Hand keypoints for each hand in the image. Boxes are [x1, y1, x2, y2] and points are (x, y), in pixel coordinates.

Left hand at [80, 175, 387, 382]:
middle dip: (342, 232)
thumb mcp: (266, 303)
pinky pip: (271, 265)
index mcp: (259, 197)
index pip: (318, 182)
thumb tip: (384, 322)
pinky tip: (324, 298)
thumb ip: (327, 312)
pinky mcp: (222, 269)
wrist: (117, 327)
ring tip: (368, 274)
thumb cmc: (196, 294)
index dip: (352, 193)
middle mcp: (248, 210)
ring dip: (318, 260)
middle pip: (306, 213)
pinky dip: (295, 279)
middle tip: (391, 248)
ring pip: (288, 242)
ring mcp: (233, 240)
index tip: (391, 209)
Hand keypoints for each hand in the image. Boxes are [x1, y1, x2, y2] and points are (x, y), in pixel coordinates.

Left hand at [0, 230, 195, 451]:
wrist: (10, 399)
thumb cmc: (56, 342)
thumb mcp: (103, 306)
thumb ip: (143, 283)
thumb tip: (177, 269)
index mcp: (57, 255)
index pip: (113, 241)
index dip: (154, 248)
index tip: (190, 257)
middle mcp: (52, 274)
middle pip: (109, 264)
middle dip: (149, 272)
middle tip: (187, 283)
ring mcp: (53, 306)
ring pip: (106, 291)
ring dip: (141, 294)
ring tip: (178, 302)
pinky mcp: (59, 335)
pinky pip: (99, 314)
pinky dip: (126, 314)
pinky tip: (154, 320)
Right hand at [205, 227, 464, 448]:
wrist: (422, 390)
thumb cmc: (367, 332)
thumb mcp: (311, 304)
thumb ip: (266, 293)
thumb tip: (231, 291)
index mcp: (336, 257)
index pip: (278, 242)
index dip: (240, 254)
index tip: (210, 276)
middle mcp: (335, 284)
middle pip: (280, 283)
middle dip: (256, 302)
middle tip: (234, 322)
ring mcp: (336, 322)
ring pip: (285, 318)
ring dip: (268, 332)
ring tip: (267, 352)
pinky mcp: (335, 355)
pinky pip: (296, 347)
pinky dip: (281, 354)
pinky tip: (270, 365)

######

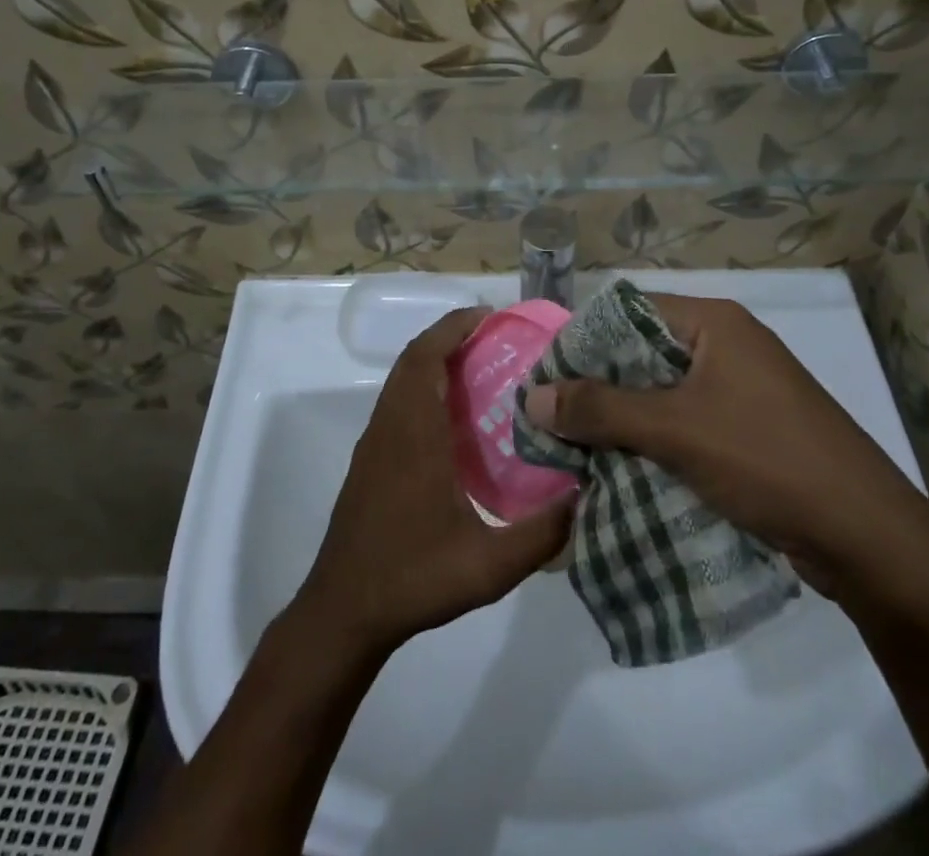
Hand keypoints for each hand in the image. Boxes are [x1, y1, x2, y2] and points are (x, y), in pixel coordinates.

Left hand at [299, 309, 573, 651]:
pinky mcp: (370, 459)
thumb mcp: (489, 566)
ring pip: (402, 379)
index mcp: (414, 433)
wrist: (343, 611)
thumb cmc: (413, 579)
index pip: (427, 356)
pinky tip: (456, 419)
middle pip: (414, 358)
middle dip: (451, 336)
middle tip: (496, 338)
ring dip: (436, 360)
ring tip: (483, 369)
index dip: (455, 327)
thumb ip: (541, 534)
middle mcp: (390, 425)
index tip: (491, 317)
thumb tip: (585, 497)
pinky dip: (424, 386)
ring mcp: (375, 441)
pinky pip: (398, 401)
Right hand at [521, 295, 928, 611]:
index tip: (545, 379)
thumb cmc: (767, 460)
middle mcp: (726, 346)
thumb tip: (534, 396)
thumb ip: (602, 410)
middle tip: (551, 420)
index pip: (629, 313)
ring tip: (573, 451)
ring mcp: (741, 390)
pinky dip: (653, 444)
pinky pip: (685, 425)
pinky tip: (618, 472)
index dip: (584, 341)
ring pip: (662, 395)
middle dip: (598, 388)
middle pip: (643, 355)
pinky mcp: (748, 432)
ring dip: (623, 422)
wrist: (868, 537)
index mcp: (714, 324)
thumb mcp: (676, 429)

######

## Work order
Of the entries above, repeat exactly the lines between the line with "ring tip: (483, 369)" and the line with "middle pip: (643, 355)", inclusive, and no others.

## Result of this exercise
ring tip: (483, 369)
index dip: (455, 327)
thumb ip: (541, 534)
middle mcp: (390, 425)
index tip: (491, 317)
thumb tip: (585, 497)
pinky dip: (424, 386)
ring mcp: (375, 441)
pinky pip: (398, 401)
Right hand at [521, 295, 928, 611]:
index tip: (545, 379)
thumb cmc: (767, 460)
middle mcp: (726, 346)
thumb tip: (534, 396)
thumb ip: (602, 410)
middle tip: (551, 420)
index pip: (629, 313)
ring tip: (573, 451)
ring mcp: (741, 390)
pinky dip: (653, 444)
pinky pip: (685, 425)
pinky tip: (618, 472)
index dip: (584, 341)
ring pip: (662, 395)
middle dip: (598, 388)
middle pip: (643, 355)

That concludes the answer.